Taylor then got word she could move May 17 to a senior apartment in Chicago. The 58-year-old liver transplant survivor had been on a waiting list, but the Red Cross and other volunteer organizations helped ensure her name was moved up because she was unable to access her home.

"We were able to work with all the families and find them new housing or make a plan to go stay with friends or family, so we were able to close (the Lisle shelter)," said Patricia Kemp, Red Cross communications manager for the Greater Chicago Region.

Of 20 shelters the Red Cross operated after the April 18 flooding, Kemp said the Lisle location was the last to close because it served the most people. Those who still need help can call the disaster case work line at (312) 729-6179.

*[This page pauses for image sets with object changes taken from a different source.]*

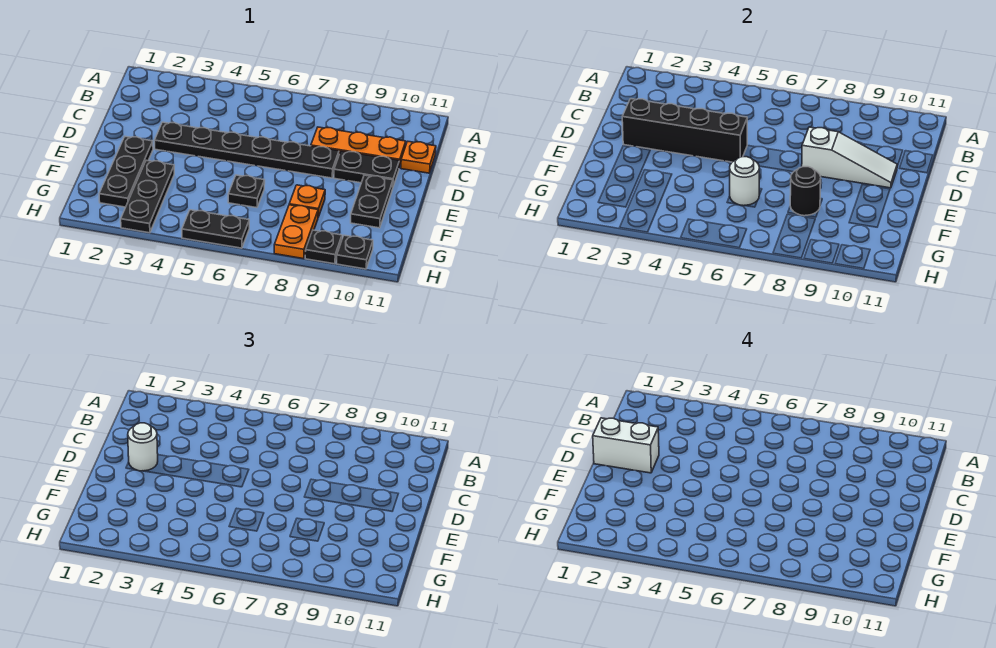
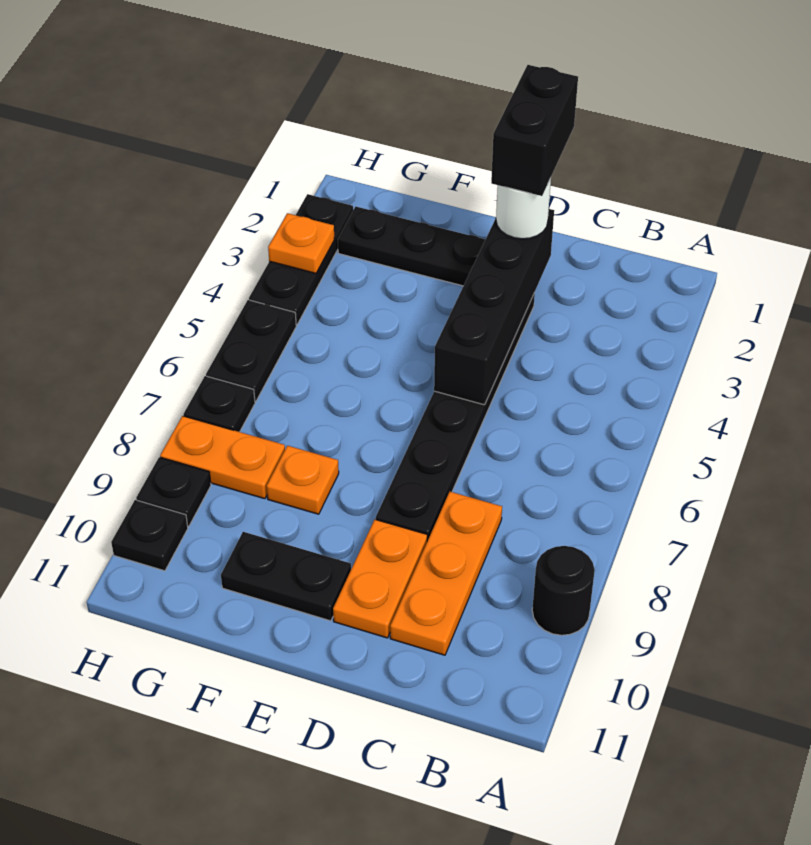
orange 1x1 plate [401,141,436,173] -> orange 1x1 plate moved to [268,213,334,273]
white 1x2 brick [593,418,659,473] -> black 1x2 brick [491,65,578,196]
white 1x3 slope [802,127,897,188] -> none
black 1x2 plate [334,151,399,186] -> orange 1x2 plate [333,519,427,638]
black 1x3 plate [121,160,174,233] -> black 1x3 plate turned to [249,194,353,325]
black 1x1 plate [228,175,265,208] -> black 1x1 plate moved to [184,376,255,432]
white 1x1 round brick [730,157,759,206] -> none
black 1x1 round brick [790,167,821,216] -> black 1x1 round brick moved to [532,546,595,635]

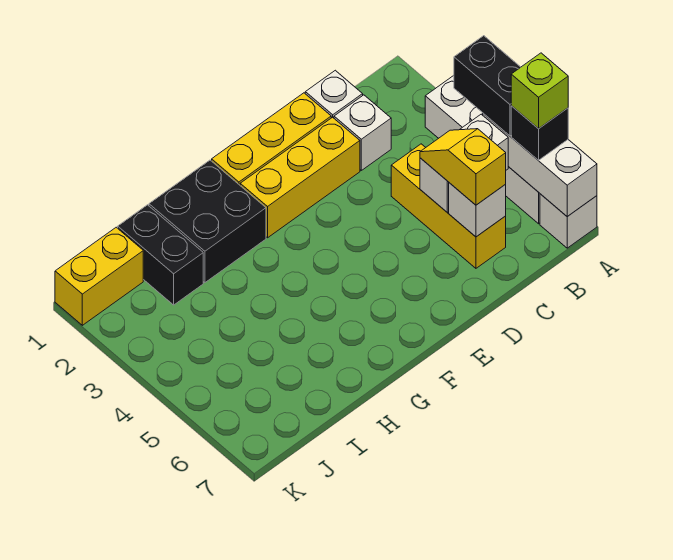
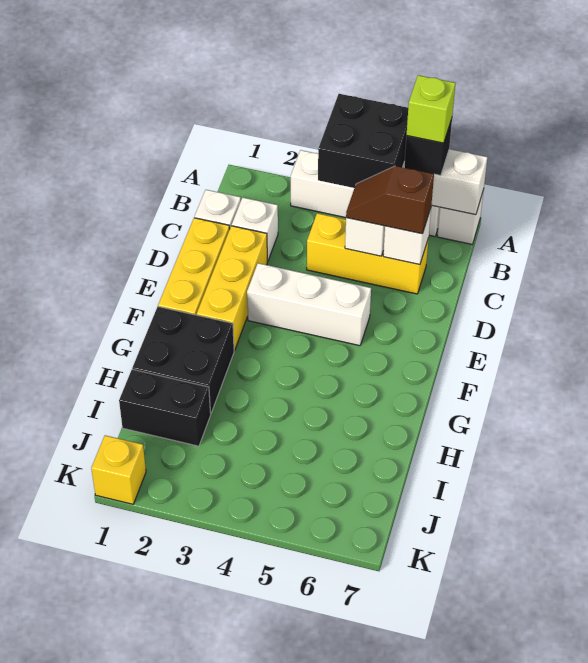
black 1x2 brick [454,36,520,136] -> black 2x2 brick [318,94,408,188]
yellow 1x2 slope [420,129,506,205] -> brown 1x2 slope [346,166,434,234]
none -> white 1x3 brick [247,263,371,346]
yellow 1x2 brick [55,227,143,325] -> yellow 1x1 brick [91,435,146,504]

Also housed temporarily at the shelter was Jeff Scott, who has rented an apartment in the towers for 10 years. He's chronicled his flood journey through Facebook posts, saying he stayed in a homeless shelter May 10 and had to make an emergency room visit for an illness May 11.

Schulz said she and her daughter weren't able to use the Red Cross shelter because of the family's dog, a 7-pound Yorkie who has lost 2 pounds since ingesting floodwater. Schulz is applying for federal assistance with costs she has incurred while staying with her parents in Downers Grove, including replacement of necessary items still trapped in her eighth-floor apartment.

Lisle Mayor Joe Broda said the federal disaster declaration President Barack Obama announced last week for 11 Illinois counties, including DuPage, could be a big relief for his community's residents.

The declaration makes federal assistance, including low-interest loans for cleanup or repairs, available. A FEMA Disaster Recovery Center opened Thursday and will be available from 9 a.m. to 7 p.m. daily at the Lisle police station, 5040 Lincoln Ave., to assist with aid applications.

"I think it's going to mean a lot to Lisle residents," Broda said about the availability of government aid. "This is the first time to my knowledge we have been affected this much by flooding."

Cunningham said Towers at Four Lakes management is working to determine whether the company will be eligible for any assistance with damage restoration or future flood mitigation projects. In the meantime, he said displaced residents are free to break their leases and move elsewhere, as Taylor did, or wait it out like Schulz without having to pay rent until after returning home.

"My things are dry, but I've been highly inconvenienced," Schulz said, summing up her version of the flood journey. "Now we know the end is near … I wish it were sooner, but we have another month of figuring out what we're going to do."